Text block
4Eyes Wide Open (EWO) was created to show the public the human cost of the 2003 United States invasion of Iraq (and subsequent war in Afghanistan). An AFSC web page describes the project:
Eyes Wide Open…features a pair of empty boots honoring each U.S. military casualty. The exhibit started in January 2004, when the US casualties in Iraq numbered 500….
As the casualties grew so did the exhibit and it toured the country extensively until May 2007, when the casualties in Iraq numbered 3500, and it was determined to split the exhibit up into smaller state-based exhibits.
Eyes Wide Open has been seen by millions of people across the country and has involved thousands of volunteers. Eyes Wide Open continues to tell the story of the human cost of war in 46 states with boots representing US deaths in both Iraq and Afghanistan, and shoes representing Iraqi and Afghan civilians.
Image: “Eyes Wide Open @ National Mall, Washington, DC” is from the AFSC image files.
See also:
- “Eyes Wide Open Chicago,” a slideshow of the Memorial Day 2007 presentation in Chicago, where the project originated in 2004.
- “Hosting Eyes Wide Open & Beyond,” a step-by-step guide for organizing EWO events on college campuses.

Dataset extract

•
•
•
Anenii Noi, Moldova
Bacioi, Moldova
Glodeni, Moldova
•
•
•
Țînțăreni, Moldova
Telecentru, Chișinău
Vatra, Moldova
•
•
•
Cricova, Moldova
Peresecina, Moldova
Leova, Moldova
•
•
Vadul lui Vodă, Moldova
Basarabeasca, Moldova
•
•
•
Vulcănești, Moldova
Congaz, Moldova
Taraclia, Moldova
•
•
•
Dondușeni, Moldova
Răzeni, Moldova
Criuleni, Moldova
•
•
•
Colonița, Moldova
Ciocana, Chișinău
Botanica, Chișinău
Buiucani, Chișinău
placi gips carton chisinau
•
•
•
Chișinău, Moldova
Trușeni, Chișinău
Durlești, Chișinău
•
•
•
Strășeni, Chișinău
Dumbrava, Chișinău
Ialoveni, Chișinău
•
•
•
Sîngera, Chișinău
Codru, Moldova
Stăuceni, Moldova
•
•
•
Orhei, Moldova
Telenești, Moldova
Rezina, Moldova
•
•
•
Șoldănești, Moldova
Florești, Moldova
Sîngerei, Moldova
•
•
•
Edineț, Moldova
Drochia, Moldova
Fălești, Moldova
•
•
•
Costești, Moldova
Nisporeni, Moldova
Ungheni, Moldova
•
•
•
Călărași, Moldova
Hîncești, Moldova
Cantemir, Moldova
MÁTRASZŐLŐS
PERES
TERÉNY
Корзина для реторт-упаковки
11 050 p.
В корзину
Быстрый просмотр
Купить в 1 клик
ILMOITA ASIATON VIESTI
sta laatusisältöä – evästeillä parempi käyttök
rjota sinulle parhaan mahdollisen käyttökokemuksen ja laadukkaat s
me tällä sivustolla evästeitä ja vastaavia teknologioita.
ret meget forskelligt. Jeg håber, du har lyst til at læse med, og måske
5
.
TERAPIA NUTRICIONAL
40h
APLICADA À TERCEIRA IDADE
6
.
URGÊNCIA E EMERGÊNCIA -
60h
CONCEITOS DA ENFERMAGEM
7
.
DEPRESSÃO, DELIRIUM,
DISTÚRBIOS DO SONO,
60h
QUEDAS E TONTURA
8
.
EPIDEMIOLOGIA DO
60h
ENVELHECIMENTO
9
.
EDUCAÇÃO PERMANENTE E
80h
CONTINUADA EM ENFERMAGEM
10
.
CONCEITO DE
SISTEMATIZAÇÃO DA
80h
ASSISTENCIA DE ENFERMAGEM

Work task
Please resume the text about the Eyes Wide Open exhibit, found above the lines, and continue it from its final sentence.

Result
5Editor’s Note: Another possibility is that the phrase first came into use thanks to the profoundly moving title song of Marvin Gaye’s 1971 album What’s Going on. Find the backstory for the song and album at “The Story Of Marvin Gaye’s ‘What’s Going On’” from National Public Radio (8/7/2000). The relevant stanza of the song is this one:
War is not the answer
For only love can conquer hate
You know we’ve got to find a way
To bring some lovin’ here today
—Al Cleveland, Renaldo Benson and Marvin Gaye,
What’s Going On, What’s Going On (1971)
6 See “AFSC emphasizes “no more victims” in the U.S. or abroad” from ReliefWeb for an example of EMAP work (10/3/2001).
Image: Middle Eastern children, from AFSC’s “Resisting the wars in Iraq and Afghanistan: Waging peace in the Internet age.”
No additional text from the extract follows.